- **Set exercise**: Please continue the article on the film American Violet below, picking up right after its final sentence.

- **Provided text**:
- Theatrical release poster
- Directed by: Tim Disney
- Written by: Bill Haney
- Produced by: Bill Haney
- Starring: Nicole Beharie Will Patton Michael O'Keefe Tim Blake Nelson Xzibit Charles S. Dutton Alfre Woodard
- Cinematography: Steve Yedlin
- Edited by: Nancy Richardson
- Music by: Teddy Castellucci
- Production company: Cinema Management Group
- Distributed by: Samuel Goldwyn Films Uncommon Productions
- Release dates: August 29, 2008 (Telluride Film Festival); April 17, 2009 (United States);
- Running time: 103 minutes
- Country: United States
- Language: English

= American Violet =

American Violet is a 2008 American drama film directed by Tim Disney and starring Nicole Beharie. The story is based on Regina Kelly, a victim of Texas police drug enforcement tactics.

==Plot==
Set in the midst of the 2000 presidential election, American Violet tells the story of a young mother named Dee Roberts (Nicole Beharie), a 24-year-old African-American single mother of four living in the town of Melody (based on Hearne, Texas).

- **Information given**:

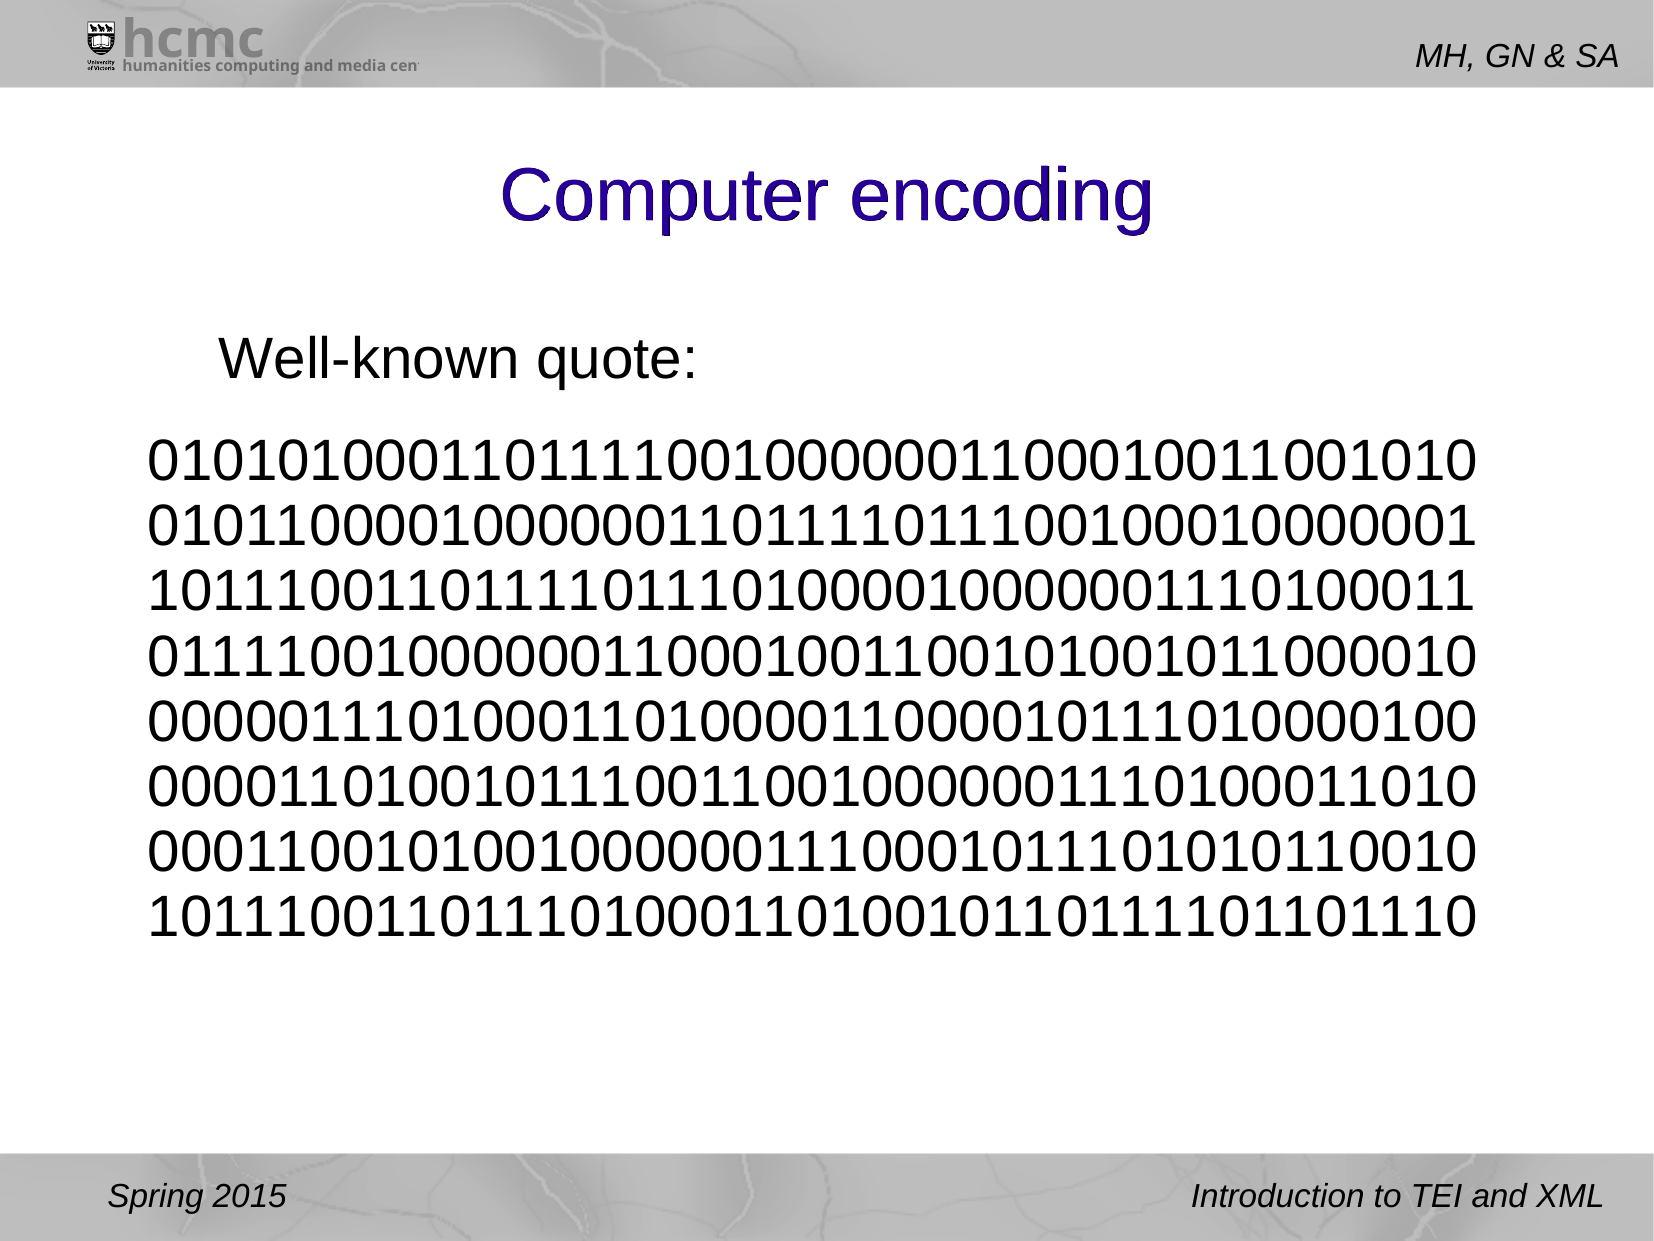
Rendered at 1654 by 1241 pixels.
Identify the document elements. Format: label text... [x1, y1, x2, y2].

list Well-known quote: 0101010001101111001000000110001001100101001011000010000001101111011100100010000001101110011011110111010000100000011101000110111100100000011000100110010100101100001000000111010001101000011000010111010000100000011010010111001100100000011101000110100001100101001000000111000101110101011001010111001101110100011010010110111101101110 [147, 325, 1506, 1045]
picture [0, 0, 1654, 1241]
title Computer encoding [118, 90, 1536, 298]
--
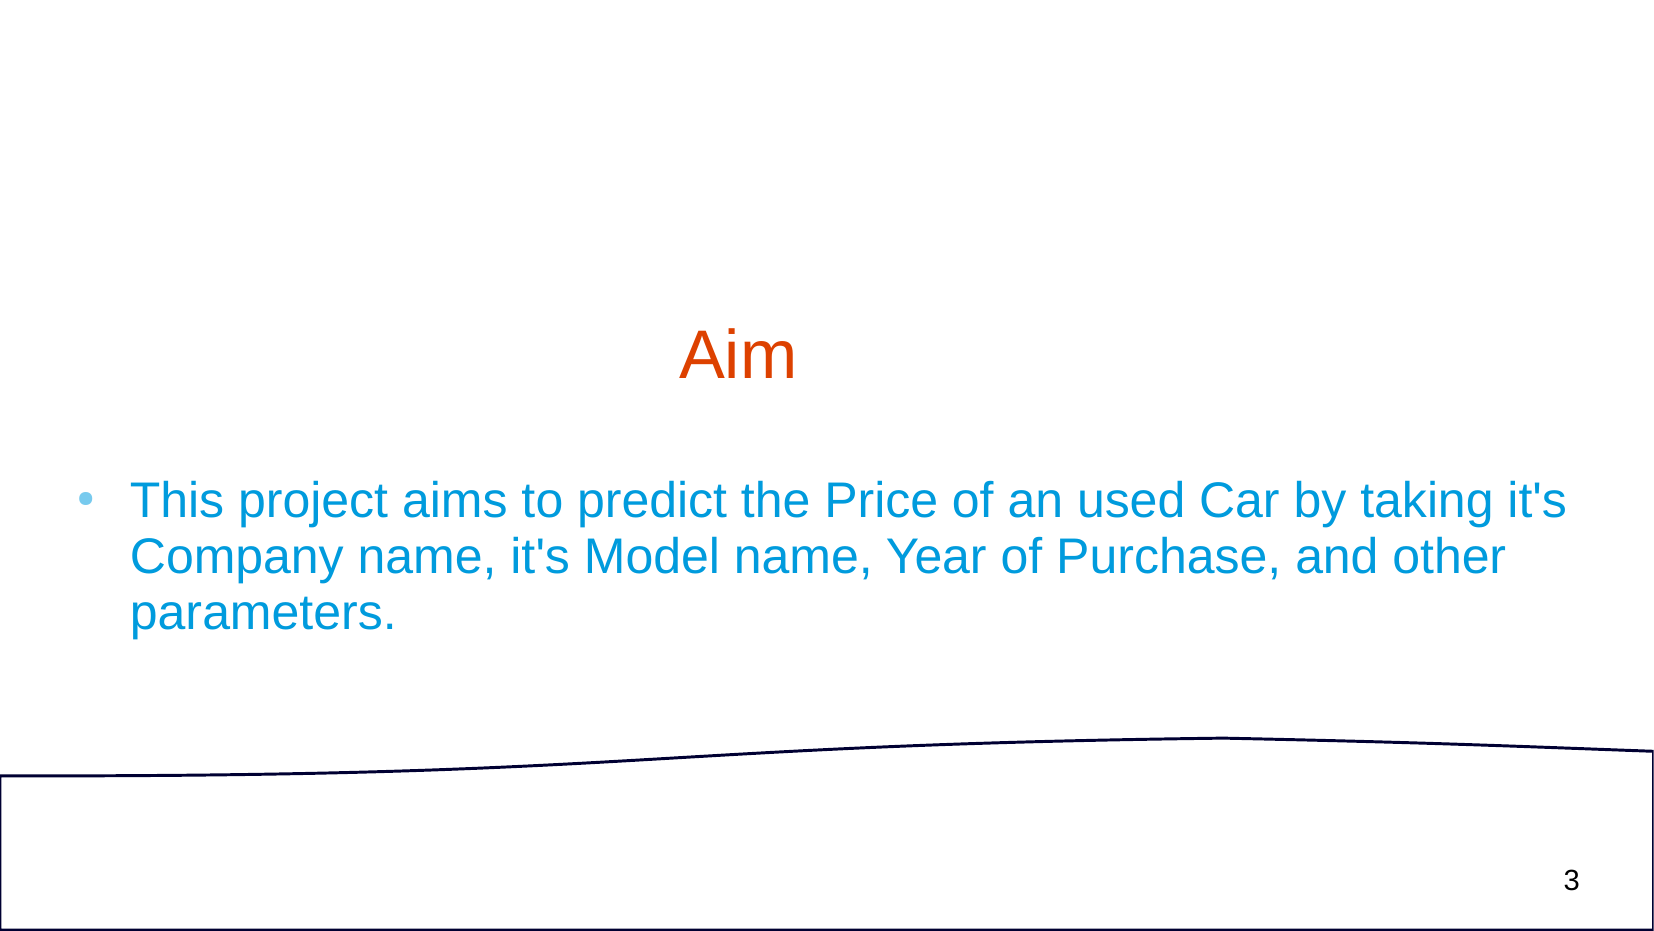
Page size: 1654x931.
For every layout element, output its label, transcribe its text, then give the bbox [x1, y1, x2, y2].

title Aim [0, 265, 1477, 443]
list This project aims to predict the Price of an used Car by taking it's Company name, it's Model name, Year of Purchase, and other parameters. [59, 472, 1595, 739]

- **Written response**:
One day, while Dee is working a shift at the local diner, the powerful local district attorney, Calvin Beckett (Michael O'Keefe), leads a group into the restaurant, sweeping Dee's housing project. The police drag Dee from work in handcuffs and dump her in the women's county prison. Indicted based on the uncorroborated word of a single and dubious police informant facing his own drug charges, Dee soon discovers she has been charged as a drug dealer.

Even though Dee has no prior drug record and no drugs were found on her in the raid or any subsequent searches, she is offered a hellish choice: plead guilty and go home as a convicted felon or remain in prison and fight the charges, thus jeopardizing her custody and risking a long prison sentence for 18 to 24 years. Despite the urging of her mother (Alfre Woodard), and with her freedom and the custody of her children at stake, she chooses to fight the district attorney. Dee works with an ACLU attorney (Tim Blake Nelson) and a former local narcotics officer (Will Patton) to take on the Texas justice system.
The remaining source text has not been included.